• _INSTRUCTIONS FOR THE TASK_: Starting with the first line and ending with the one that holds "middle dip: (512, 1829)", retype the entries exactly.

*** Opening of RECORDS FOR PROCESSING ***

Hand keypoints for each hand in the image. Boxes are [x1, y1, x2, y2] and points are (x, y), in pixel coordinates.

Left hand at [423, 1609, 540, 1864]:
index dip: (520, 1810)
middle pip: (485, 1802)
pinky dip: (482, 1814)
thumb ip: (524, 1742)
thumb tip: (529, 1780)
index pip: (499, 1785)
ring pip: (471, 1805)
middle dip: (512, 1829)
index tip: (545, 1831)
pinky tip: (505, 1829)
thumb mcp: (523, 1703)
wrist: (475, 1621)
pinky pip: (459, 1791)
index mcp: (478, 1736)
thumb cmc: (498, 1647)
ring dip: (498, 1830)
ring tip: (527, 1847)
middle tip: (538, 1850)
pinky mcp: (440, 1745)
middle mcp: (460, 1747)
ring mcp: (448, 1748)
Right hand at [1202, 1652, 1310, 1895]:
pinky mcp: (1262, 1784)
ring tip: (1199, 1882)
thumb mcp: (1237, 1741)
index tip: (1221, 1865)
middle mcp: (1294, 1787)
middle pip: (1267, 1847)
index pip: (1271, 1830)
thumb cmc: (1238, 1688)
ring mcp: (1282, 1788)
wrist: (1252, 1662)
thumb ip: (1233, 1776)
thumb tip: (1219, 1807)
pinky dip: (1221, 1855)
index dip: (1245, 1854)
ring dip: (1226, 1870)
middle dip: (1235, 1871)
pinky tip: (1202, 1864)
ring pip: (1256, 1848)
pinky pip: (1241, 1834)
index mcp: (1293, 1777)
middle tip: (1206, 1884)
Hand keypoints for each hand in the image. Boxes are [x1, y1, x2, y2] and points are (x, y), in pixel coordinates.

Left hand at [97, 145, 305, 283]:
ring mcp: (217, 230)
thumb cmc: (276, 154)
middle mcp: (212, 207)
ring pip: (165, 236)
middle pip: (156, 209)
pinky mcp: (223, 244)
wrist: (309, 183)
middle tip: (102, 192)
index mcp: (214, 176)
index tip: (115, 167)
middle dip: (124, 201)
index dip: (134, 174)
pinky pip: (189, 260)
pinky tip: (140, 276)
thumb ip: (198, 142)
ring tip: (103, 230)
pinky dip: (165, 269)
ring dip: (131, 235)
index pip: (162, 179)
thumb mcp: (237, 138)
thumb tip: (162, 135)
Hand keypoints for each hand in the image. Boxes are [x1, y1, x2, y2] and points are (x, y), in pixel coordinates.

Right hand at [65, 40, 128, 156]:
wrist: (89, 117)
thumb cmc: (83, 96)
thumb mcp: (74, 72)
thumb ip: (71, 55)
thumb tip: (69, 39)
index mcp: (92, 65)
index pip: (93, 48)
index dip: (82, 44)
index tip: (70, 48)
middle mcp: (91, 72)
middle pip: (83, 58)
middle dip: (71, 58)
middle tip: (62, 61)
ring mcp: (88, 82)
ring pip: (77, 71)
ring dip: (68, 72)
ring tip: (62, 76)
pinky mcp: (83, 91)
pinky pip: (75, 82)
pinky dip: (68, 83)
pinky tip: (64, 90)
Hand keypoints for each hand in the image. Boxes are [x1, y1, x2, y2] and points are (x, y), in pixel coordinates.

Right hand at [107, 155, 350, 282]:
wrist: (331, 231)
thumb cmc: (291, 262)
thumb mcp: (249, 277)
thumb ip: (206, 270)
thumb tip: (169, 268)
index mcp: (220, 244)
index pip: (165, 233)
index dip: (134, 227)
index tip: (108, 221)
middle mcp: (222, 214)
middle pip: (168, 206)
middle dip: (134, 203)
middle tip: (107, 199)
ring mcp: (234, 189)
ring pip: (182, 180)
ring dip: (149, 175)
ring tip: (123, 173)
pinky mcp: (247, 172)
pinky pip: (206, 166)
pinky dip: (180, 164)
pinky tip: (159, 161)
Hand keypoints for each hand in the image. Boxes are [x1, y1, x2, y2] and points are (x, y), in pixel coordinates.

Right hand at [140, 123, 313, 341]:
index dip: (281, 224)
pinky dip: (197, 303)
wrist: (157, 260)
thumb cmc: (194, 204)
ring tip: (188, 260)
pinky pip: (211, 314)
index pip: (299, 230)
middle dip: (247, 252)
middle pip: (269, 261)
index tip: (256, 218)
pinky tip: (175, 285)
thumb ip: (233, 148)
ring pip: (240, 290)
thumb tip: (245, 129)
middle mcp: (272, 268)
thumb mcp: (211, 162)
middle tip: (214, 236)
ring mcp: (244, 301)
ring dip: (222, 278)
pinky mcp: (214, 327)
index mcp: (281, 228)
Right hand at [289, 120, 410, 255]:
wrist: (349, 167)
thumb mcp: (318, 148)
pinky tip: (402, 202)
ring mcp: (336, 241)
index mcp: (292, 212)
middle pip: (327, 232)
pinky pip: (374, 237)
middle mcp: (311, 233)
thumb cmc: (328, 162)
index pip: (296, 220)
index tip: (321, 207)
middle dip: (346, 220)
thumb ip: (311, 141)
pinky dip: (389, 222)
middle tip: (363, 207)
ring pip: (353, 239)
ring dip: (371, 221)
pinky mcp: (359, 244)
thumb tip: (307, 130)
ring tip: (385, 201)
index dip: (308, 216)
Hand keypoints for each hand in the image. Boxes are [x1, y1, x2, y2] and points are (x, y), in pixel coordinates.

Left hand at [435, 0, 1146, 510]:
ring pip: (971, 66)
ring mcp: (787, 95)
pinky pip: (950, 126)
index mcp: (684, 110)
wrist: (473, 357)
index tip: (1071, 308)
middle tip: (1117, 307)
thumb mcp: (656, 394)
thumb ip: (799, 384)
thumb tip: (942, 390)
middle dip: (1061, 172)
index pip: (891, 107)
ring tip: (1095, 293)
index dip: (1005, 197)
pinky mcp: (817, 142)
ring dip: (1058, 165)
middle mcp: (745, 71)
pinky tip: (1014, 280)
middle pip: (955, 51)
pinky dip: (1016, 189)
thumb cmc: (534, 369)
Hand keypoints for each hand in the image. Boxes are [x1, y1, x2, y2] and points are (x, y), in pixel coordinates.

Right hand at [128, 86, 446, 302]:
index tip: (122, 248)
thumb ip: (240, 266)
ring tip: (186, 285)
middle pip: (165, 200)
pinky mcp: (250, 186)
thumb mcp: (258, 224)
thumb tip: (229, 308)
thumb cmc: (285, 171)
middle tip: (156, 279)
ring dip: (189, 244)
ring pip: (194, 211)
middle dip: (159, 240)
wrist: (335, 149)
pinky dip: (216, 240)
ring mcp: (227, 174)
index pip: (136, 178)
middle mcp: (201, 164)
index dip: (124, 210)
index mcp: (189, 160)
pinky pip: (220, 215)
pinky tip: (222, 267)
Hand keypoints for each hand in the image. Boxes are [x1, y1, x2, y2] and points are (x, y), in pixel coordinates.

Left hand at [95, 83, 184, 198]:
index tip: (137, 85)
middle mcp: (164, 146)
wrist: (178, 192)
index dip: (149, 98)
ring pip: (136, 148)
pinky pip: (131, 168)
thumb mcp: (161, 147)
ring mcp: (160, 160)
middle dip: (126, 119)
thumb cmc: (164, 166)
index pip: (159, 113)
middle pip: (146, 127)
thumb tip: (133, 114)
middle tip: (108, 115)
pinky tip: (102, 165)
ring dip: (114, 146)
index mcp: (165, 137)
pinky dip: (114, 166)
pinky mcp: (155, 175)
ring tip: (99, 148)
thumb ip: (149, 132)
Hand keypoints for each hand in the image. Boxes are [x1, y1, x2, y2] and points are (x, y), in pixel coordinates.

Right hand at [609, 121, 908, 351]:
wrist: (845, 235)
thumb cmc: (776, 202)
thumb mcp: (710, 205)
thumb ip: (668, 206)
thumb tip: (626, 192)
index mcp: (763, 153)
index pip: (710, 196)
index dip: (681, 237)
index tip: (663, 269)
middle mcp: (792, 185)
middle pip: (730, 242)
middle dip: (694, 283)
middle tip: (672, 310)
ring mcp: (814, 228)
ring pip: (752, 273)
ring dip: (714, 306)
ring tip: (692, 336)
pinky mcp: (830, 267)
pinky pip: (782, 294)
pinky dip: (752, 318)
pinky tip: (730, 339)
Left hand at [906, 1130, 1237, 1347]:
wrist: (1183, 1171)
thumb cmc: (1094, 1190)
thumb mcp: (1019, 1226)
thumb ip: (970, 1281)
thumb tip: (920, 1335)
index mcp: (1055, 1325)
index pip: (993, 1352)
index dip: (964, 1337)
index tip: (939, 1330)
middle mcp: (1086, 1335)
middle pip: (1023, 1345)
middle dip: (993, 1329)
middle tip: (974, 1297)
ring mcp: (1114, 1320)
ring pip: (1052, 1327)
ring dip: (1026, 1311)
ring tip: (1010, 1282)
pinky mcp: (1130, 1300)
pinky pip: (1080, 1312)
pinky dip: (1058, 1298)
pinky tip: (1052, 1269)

*** Close of RECORDS FOR PROCESSING ***

• _FINISHED EXERCISE_:
Hand keypoints for each hand in the image. Boxes are [x1, y1, x2, y2] and points are (x, y), in pixel coordinates.

Left hand at [423, 1609, 540, 1864]:
index dip: (520, 1810)
middle pip: (485, 1802)
pinky dip: (482, 1814)
thumb ip: (524, 1742)
thumb tip: (529, 1780)
index pip: (499, 1785)
ring pip: (471, 1805)
middle dip: (512, 1829)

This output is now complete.